HEE currently spends around 60 per cent more of its budget on doctors than nursing and allied health professionals with doctors making up 12 per cent of the workforce compared to 40 per cent nurses and AHPs.
Only 5 per cent of its budget is allocated to workforce development.
HEE’s strategic framework, which admits the current approach to workforce planning is not working, will underpin its investment decisions as part of the annual workforce planning process where it decides on the education and training investment across more than 120 different healthcare roles.

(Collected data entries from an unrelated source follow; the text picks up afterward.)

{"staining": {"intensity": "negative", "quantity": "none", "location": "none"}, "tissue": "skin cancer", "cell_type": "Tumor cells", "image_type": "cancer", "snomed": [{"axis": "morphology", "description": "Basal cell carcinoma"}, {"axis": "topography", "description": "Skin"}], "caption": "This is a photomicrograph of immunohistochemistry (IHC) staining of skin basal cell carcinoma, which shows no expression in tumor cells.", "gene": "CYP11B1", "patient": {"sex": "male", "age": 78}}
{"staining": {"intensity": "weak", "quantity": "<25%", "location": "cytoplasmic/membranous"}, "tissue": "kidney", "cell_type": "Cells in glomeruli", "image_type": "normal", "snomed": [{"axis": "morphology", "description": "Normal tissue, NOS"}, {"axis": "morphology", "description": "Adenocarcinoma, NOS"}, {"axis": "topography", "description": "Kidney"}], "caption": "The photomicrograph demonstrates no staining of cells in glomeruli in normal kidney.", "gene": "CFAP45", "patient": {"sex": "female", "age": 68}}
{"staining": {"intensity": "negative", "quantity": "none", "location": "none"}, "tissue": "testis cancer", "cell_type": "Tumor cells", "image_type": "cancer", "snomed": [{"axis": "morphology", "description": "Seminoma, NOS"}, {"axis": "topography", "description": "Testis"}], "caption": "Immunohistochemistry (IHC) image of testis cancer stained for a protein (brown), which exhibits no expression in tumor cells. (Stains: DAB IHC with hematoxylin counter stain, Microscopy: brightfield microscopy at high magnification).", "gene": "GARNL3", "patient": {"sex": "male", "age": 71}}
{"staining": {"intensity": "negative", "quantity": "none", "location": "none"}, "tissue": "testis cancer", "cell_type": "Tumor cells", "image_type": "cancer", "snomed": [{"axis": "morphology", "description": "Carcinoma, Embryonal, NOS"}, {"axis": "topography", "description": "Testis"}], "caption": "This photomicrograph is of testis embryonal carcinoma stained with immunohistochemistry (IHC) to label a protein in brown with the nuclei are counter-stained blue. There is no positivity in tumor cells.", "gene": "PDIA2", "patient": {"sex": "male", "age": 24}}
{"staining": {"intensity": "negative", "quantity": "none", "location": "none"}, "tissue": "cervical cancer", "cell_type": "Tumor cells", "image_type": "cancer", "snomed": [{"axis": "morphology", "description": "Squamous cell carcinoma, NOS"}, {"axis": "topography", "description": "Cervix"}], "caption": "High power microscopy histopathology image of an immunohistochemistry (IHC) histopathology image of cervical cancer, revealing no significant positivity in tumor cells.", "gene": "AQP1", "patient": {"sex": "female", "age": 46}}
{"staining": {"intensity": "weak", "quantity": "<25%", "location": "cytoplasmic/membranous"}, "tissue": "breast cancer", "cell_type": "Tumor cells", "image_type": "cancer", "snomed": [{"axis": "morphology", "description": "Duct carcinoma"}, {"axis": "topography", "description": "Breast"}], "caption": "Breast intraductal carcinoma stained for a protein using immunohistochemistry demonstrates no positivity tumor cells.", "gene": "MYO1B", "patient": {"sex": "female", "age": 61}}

Ms Lenaghan said: “It takes over a decade to train a senior medical or nursing member of staff so every time we make an investment we are locking in a pattern of service delivery. The people we send to university in September will still be working in the system in 2060 so our job at HEE, more than any other part of the system, is to live in the future.
“If we commission a whole load of people to work in the acute sector, no matter what NHS England and others say they won’t be able to deliver a community or home based service because the NHS is delivered by people.
“We as a system have not got this right. The workforce plans are based on what employers tell us they need. If we carry on buying the current model of care it simply won’t be fit for purpose in the future.”
She said the NHS needed a more flexible workforce instead of the rigid 67 medical specialties that currently exist and highlighted examples under consideration including women’s surgeons, physician associates, prescribing pharmacists and orthopaedic physicians.
“It’s not that specialism is bad but the way we currently train people forces them to specialise too early and too rigidly to support them in a career up to 2060.”
She said intensive care specialists in the acute sector were a good example of a generalist model that works well adding that HEE would work with Royal Colleges to help create new roles.